Usage of named mixins is highly recommended because, as you can see from this example, in the absence of name conflict, "short" version also works - thus you don't lose anything but it makes the code more forward-compatible if new fields get added later.

Template Mixins : Alias

However what makes template mixins truly shine as a composition tool is the template alias parameter.

import std.range.primitives : isInputRange;
import std.traits : isArray;

// makes host aggregate an input range which
// consumes target array when iterated but does
// not allow to modify its elements
mixin template ConsumeAsRORange(alias array)
{
    static assert (isArray!(typeof(array)));

    bool empty() { return array.length == 0; }
    auto front() { return cast(const) array[0]; }
    void popFront() { array = array[1 .. $]; }
}

class C
{
    private int[] secret_array;
    mixin ConsumeAsRORange!secret_array;
}

static assert (isInputRange!C);

alias parameter is how D does "pass by name" semantics. All template arguments must be compile-time entities so you can't pass secret_array itself like that as it is a field of runtime object. Yet you can pass its symbol name and alias will make use the of context pointer to resolve a field for a proper object, acting as certain form of a delegate.

Of course you could just drop any parameters completely and use this.secret_array directly - as whole mixin body gets pasted into the aggregate, it would resolve properly. However, this a terrible coding style I heavily discourage from, one that will make your code completely unmaintainable.

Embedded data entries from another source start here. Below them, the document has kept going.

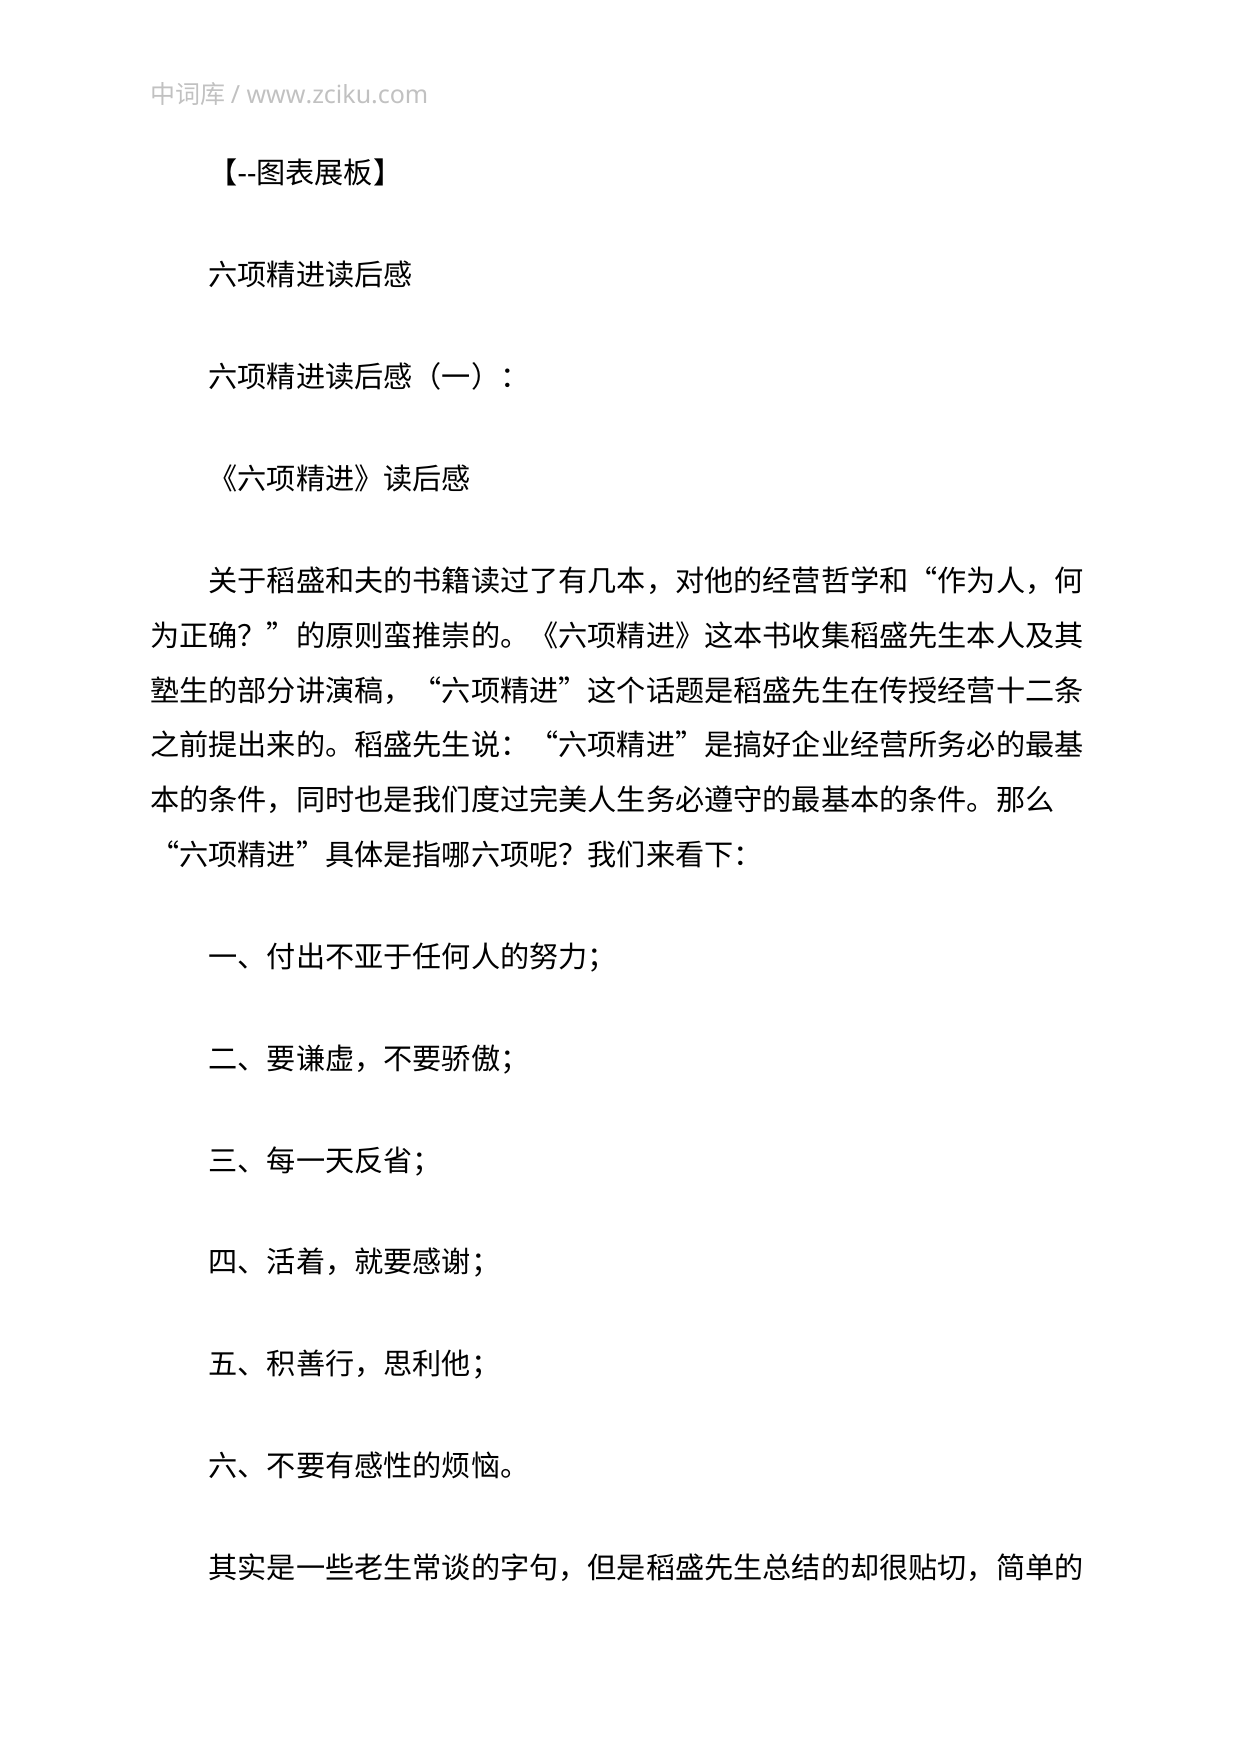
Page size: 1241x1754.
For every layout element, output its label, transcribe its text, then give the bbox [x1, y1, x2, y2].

text 三、每一天反省； [150, 1137, 1090, 1179]
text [150, 1544, 1090, 1586]
text 六项精进读后感（一）： [150, 354, 1090, 396]
text 一、付出不亚于任何人的努力； [150, 933, 1090, 976]
text 关于稻盛和夫的书籍读过了有几本，对他的经营哲学和“作为人，何为正确？”的原则蛮推崇的。《六项精进》这本书收集稻盛先生本人及其塾生的部分讲演稿，“六项精进”这个话题是稻盛先生在传授经营十二条之前提出来的。稻盛先生说：“六项精进”是搞好企业经营所务必的最基本的条件，同时也是我们度过完美人生务必遵守的最基本的条件。那么“六项精进”具体是指哪六项呢？我们来看下： [150, 557, 1090, 874]
text 五、积善行，思利他； [150, 1341, 1090, 1383]
text 《六项精进》读后感 [150, 456, 1090, 498]
text 二、要谦虚，不要骄傲； [150, 1035, 1090, 1078]
text 四、活着，就要感谢； [150, 1239, 1090, 1281]
text 六、不要有感性的烦恼。 [150, 1442, 1090, 1485]
text 【--图表展板】 [150, 150, 1090, 192]
text 六项精进读后感 [150, 252, 1090, 294]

The beauty of alias parameters is that they allow you to define generic reusable building blocks that hold no silent assumptions about their mixin context - all dependencies can be expressed explicitly and have full compile-time verification with nice error messages from static assert.

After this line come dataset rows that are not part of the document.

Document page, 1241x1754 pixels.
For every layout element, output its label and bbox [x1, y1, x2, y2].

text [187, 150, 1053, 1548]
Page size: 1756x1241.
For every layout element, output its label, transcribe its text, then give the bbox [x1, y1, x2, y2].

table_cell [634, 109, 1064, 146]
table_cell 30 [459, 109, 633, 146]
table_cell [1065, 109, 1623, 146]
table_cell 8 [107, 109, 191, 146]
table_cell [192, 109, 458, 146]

The main limitation of this feature is that right now it is limited to only one context pointer and is sometimes not smart enough to recognize transitivity:

class C
{
    struct S { int[] secret_array; }
    S s;
    // won't compile
    // need context pointer for both C and S and compiler
    // isn't smart enough yet to see latter can be retrieve
    // from the former
    mixin ConsumeAsRORange!(s.secret_array);
}

Design Principles

With the above-mentioned features in mind I suggest following design principles when doing composition-driven OOP with D programming language:

  • provide reusable functionality as a small building blocks
  • define all expectations for the mixin context via template parameters
  • static assert a lot (including typeof(this) verification)
  • compose actual classes from those building blocks as necessary
  • reserve inheritance to useful abstractions

Primary Candidate : Exceptions

Exceptions have their own hierarchy which, once defined, is almost impossible to change without major code breakage (on the catching side).

That makes reusing code by inheritance simply impossible. For example, we often need exceptions that build messages in a persistent mutable buffer (to avoid GC allocations each time) and this is quite a bunch of fields and methods to copy:

class MyException : IOException
{
    mixin ReusableExceptionImpl!();
}

Yet mixins make it trivial without compromising the existing exception hierarchy.

"override"

With inheritance partial tweaking of provided utilities is achieved by overriding methods. With mixin based approach there are two main options:

shadowing

mixin template Inject()
{
    void foo() { writeln("foo injected"); }
    void bar() { writeln("bar injected"); }
}

struct S
{
    mixin Inject!();
    void bar() { writeln("bar overriden"); }
}

void main()
{
    S s; s.foo(); s.bar();
}

Using a named mixin allows to still refer to original version, same as with using super when overriding.

reimplementing

If the provided building blocks are small enough, the simplest approach is to not mixin at all and provide your own implementation of method with same signature:

struct S1
{
    mixin FooImpl!(); // provides `this.foo`
    mixin BarImpl!(foo);
}

struct S2
{
    void my_foo() {}
    mixin BarImpl!(my_foo);
}

This is better suited for cases when the mixed in functionality is mostly unrelated.

Abrupt Ending

And this where is suddenly ends because I didn't have enough time to prepare more content for the talk :) Hope it gives at least some basic insight into the topic.